**How to complete this task**
Present each line of the material below as a numbered list, leaving out any blank lines.

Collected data
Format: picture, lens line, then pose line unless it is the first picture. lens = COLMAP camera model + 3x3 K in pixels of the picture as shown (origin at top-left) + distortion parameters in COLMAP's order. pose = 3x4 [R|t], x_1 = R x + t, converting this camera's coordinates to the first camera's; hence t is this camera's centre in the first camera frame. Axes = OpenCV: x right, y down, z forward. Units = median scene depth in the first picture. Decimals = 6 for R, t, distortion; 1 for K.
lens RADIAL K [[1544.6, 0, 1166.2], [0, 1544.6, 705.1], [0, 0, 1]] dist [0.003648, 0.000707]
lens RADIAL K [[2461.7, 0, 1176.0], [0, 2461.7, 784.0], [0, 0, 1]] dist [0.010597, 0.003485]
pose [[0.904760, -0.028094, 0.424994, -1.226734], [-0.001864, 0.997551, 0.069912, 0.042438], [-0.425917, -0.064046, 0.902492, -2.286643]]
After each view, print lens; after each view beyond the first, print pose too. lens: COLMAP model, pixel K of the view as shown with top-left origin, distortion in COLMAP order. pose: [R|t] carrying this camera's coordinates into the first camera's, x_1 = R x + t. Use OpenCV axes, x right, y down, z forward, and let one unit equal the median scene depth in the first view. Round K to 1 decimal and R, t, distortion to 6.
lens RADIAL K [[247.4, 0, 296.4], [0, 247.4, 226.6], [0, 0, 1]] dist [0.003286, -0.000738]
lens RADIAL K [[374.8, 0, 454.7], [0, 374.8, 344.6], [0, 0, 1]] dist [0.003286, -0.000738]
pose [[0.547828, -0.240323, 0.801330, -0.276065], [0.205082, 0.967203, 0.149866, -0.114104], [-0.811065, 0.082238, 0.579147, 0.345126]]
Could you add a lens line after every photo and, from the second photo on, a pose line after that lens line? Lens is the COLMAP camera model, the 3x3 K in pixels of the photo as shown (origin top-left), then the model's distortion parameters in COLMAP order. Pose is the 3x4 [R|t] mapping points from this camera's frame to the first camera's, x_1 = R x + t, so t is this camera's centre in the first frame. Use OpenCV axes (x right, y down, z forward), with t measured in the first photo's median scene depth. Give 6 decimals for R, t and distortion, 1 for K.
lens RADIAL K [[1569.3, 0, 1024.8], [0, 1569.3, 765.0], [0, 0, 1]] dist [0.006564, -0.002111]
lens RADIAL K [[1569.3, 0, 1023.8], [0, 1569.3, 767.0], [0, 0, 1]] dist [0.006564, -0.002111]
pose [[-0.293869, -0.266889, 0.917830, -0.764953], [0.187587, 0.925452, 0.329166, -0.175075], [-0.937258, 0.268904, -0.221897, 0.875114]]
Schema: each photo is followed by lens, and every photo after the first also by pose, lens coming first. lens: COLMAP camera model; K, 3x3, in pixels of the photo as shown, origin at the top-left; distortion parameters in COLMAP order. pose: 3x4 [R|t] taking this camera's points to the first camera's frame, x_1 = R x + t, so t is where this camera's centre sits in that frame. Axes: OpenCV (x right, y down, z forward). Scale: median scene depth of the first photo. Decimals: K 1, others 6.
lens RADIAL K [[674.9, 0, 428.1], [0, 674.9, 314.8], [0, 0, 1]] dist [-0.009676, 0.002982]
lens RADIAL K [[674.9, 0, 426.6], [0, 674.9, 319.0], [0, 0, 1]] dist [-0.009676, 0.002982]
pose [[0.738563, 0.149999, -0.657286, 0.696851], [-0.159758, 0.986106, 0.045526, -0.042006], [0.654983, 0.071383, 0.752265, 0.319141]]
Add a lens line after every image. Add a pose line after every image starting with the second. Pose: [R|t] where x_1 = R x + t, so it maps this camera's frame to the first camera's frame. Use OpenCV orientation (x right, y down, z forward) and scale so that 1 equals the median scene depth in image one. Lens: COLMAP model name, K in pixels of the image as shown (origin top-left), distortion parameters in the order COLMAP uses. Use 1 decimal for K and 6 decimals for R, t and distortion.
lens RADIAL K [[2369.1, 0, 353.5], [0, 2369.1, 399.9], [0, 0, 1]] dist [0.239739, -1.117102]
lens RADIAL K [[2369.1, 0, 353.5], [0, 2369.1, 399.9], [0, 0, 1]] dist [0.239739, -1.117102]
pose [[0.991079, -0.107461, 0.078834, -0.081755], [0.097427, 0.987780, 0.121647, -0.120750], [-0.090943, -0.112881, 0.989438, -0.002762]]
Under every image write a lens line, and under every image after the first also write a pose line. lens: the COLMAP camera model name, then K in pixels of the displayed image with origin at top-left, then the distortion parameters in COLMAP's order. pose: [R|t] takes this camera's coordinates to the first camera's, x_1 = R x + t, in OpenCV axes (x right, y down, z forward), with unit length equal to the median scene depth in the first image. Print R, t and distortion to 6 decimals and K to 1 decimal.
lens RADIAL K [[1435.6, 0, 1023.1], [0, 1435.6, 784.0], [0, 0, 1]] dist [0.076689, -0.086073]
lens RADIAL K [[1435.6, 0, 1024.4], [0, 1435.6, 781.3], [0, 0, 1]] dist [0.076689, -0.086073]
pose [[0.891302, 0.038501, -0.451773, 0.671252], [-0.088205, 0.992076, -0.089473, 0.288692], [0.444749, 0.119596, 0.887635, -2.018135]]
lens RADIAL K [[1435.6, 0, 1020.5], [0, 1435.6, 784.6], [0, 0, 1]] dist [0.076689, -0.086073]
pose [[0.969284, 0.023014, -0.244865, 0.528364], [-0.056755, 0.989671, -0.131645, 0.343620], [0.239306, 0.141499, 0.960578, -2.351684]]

**Result below**
1. Format: picture, lens line, then pose line unless it is the first picture. lens = COLMAP camera model + 3x3 K in pixels of the picture as shown (origin at top-left) + distortion parameters in COLMAP's order. pose = 3x4 [R|t], x_1 = R x + t, converting this camera's coordinates to the first camera's; hence t is this camera's centre in the first camera frame. Axes = OpenCV: x right, y down, z forward. Units = median scene depth in the first picture. Decimals = 6 for R, t, distortion; 1 for K.
2. lens RADIAL K [[1544.6, 0, 1166.2], [0, 1544.6, 705.1], [0, 0, 1]] dist [0.003648, 0.000707]
3. lens RADIAL K [[2461.7, 0, 1176.0], [0, 2461.7, 784.0], [0, 0, 1]] dist [0.010597, 0.003485]
4. pose [[0.904760, -0.028094, 0.424994, -1.226734], [-0.001864, 0.997551, 0.069912, 0.042438], [-0.425917, -0.064046, 0.902492, -2.286643]]
5. After each view, print lens; after each view beyond the first, print pose too. lens: COLMAP model, pixel K of the view as shown with top-left origin, distortion in COLMAP order. pose: [R|t] carrying this camera's coordinates into the first camera's, x_1 = R x + t. Use OpenCV axes, x right, y down, z forward, and let one unit equal the median scene depth in the first view. Round K to 1 decimal and R, t, distortion to 6.
6. lens RADIAL K [[247.4, 0, 296.4], [0, 247.4, 226.6], [0, 0, 1]] dist [0.003286, -0.000738]
7. lens RADIAL K [[374.8, 0, 454.7], [0, 374.8, 344.6], [0, 0, 1]] dist [0.003286, -0.000738]
8. pose [[0.547828, -0.240323, 0.801330, -0.276065], [0.205082, 0.967203, 0.149866, -0.114104], [-0.811065, 0.082238, 0.579147, 0.345126]]
9. Could you add a lens line after every photo and, from the second photo on, a pose line after that lens line? Lens is the COLMAP camera model, the 3x3 K in pixels of the photo as shown (origin top-left), then the model's distortion parameters in COLMAP order. Pose is the 3x4 [R|t] mapping points from this camera's frame to the first camera's, x_1 = R x + t, so t is this camera's centre in the first frame. Use OpenCV axes (x right, y down, z forward), with t measured in the first photo's median scene depth. Give 6 decimals for R, t and distortion, 1 for K.
10. lens RADIAL K [[1569.3, 0, 1024.8], [0, 1569.3, 765.0], [0, 0, 1]] dist [0.006564, -0.002111]
11. lens RADIAL K [[1569.3, 0, 1023.8], [0, 1569.3, 767.0], [0, 0, 1]] dist [0.006564, -0.002111]
12. pose [[-0.293869, -0.266889, 0.917830, -0.764953], [0.187587, 0.925452, 0.329166, -0.175075], [-0.937258, 0.268904, -0.221897, 0.875114]]
13. Schema: each photo is followed by lens, and every photo after the first also by pose, lens coming first. lens: COLMAP camera model; K, 3x3, in pixels of the photo as shown, origin at the top-left; distortion parameters in COLMAP order. pose: 3x4 [R|t] taking this camera's points to the first camera's frame, x_1 = R x + t, so t is where this camera's centre sits in that frame. Axes: OpenCV (x right, y down, z forward). Scale: median scene depth of the first photo. Decimals: K 1, others 6.
14. lens RADIAL K [[674.9, 0, 428.1], [0, 674.9, 314.8], [0, 0, 1]] dist [-0.009676, 0.002982]
15. lens RADIAL K [[674.9, 0, 426.6], [0, 674.9, 319.0], [0, 0, 1]] dist [-0.009676, 0.002982]
16. pose [[0.738563, 0.149999, -0.657286, 0.696851], [-0.159758, 0.986106, 0.045526, -0.042006], [0.654983, 0.071383, 0.752265, 0.319141]]
17. Add a lens line after every image. Add a pose line after every image starting with the second. Pose: [R|t] where x_1 = R x + t, so it maps this camera's frame to the first camera's frame. Use OpenCV orientation (x right, y down, z forward) and scale so that 1 equals the median scene depth in image one. Lens: COLMAP model name, K in pixels of the image as shown (origin top-left), distortion parameters in the order COLMAP uses. Use 1 decimal for K and 6 decimals for R, t and distortion.
18. lens RADIAL K [[2369.1, 0, 353.5], [0, 2369.1, 399.9], [0, 0, 1]] dist [0.239739, -1.117102]
19. lens RADIAL K [[2369.1, 0, 353.5], [0, 2369.1, 399.9], [0, 0, 1]] dist [0.239739, -1.117102]
20. pose [[0.991079, -0.107461, 0.078834, -0.081755], [0.097427, 0.987780, 0.121647, -0.120750], [-0.090943, -0.112881, 0.989438, -0.002762]]
21. Under every image write a lens line, and under every image after the first also write a pose line. lens: the COLMAP camera model name, then K in pixels of the displayed image with origin at top-left, then the distortion parameters in COLMAP's order. pose: [R|t] takes this camera's coordinates to the first camera's, x_1 = R x + t, in OpenCV axes (x right, y down, z forward), with unit length equal to the median scene depth in the first image. Print R, t and distortion to 6 decimals and K to 1 decimal.
22. lens RADIAL K [[1435.6, 0, 1023.1], [0, 1435.6, 784.0], [0, 0, 1]] dist [0.076689, -0.086073]
23. lens RADIAL K [[1435.6, 0, 1024.4], [0, 1435.6, 781.3], [0, 0, 1]] dist [0.076689, -0.086073]
24. pose [[0.891302, 0.038501, -0.451773, 0.671252], [-0.088205, 0.992076, -0.089473, 0.288692], [0.444749, 0.119596, 0.887635, -2.018135]]
25. lens RADIAL K [[1435.6, 0, 1020.5], [0, 1435.6, 784.6], [0, 0, 1]] dist [0.076689, -0.086073]
26. pose [[0.969284, 0.023014, -0.244865, 0.528364], [-0.056755, 0.989671, -0.131645, 0.343620], [0.239306, 0.141499, 0.960578, -2.351684]]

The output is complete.